Purpose: One barrier to the clinical deployment of deep learning-based image segmentation models is the existence of “anomalous” cases where the segmentation model may fail, despite external validation. We developed methods that enable the detection of images on which the segmentation models are likely to fail, thereby aiding in clinical deployment of these models.
Methods: We designed an anomaly detector that approximates the performance of a liver segmentation model on CT images by determining whether the images hav a high likelihood of falling within the model’s training distribution. We consider an image to be within the training distribution if our anomaly detection model can reconstruct the image. We use backpropagation to map input images to a latent space and a GAN to reconstruct the images. We used a StyleGAN2 network, due to its cutting-edge performance on high-resolution images. We will score reconstructed images using a residual loss. If this score is over a specified threshold, the image will be classified as anomalous. We trained the detection model on 96 CT scans and have 50 unseen CT scans available for anomaly detection. We use standard image similarity metrics for evaluation.

(Dataset entries)
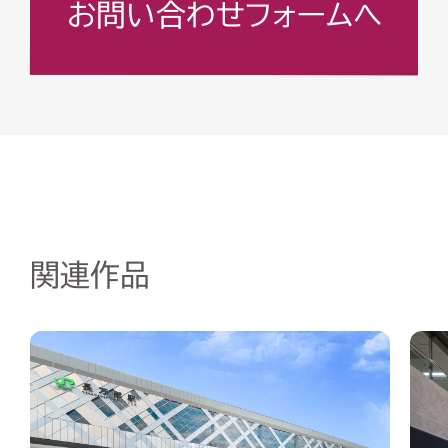
お問い合わせフォームへ
関連作品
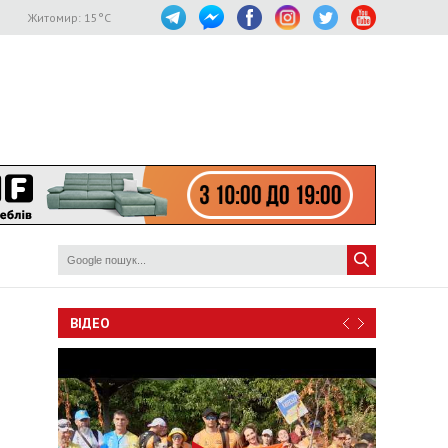
Житомир:
15
°C
ВІДЕО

**Exercises to complete**
**A)** Decide whether each statement agrees with the abstract on detecting segmentation failures, and answer yes or no, quoting the words from the abstract that decide it: (i) The detection model was trained on 50 CT scans. (ii) StyleGAN2 was chosen for its performance on high-resolution images. (iii) An image is classified as anomalous when its residual loss score falls below the threshold.
**B)** Carry on the abstract on detecting segmentation failures, starting right after its last sentence.
The items are separate material and have no connection to the abstract on detecting segmentation failures.

**Responses**
**A)**
(i) No: "We trained the detection model on 96 CT scans and have 50 unseen CT scans available for anomaly detection."
(ii) Yes: "We used a StyleGAN2 network, due to its cutting-edge performance on high-resolution images."
(iii) No: "If this score is over a specified threshold, the image will be classified as anomalous."

**B)**
Results: We successfully trained the StyleGAN2 network on slices extracted from non-contrast enhanced abdominal CT images. The network achieved a Fréchet-Inception score of 31.102. It also attained a Wasserstein distance of 1.388, a KL-divergence of 0.004, and a mutual information score of 0.241 between the pixel distributions of 120 real and 120 generated images. After successful reconstruction of images, a radiologist classified real and generated images as such with equivalent accuracy (60%).
Conclusion: We defined an anomaly detection paradigm that determines when a segmentation model is likely to fail on an image. This paradigm can aid the clinical deployment of segmentation models, diversify medical imaging datasets, and prioritize images for labeling.
Funding Support, Disclosures, and Conflict of Interest: Research reported was supported in part by the National Cancer Institute of the National Institutes of Health under awards 1R01CA221971 and R01CA235564 and the Tumor Measurement Initiative at MD Anderson Cancer Center.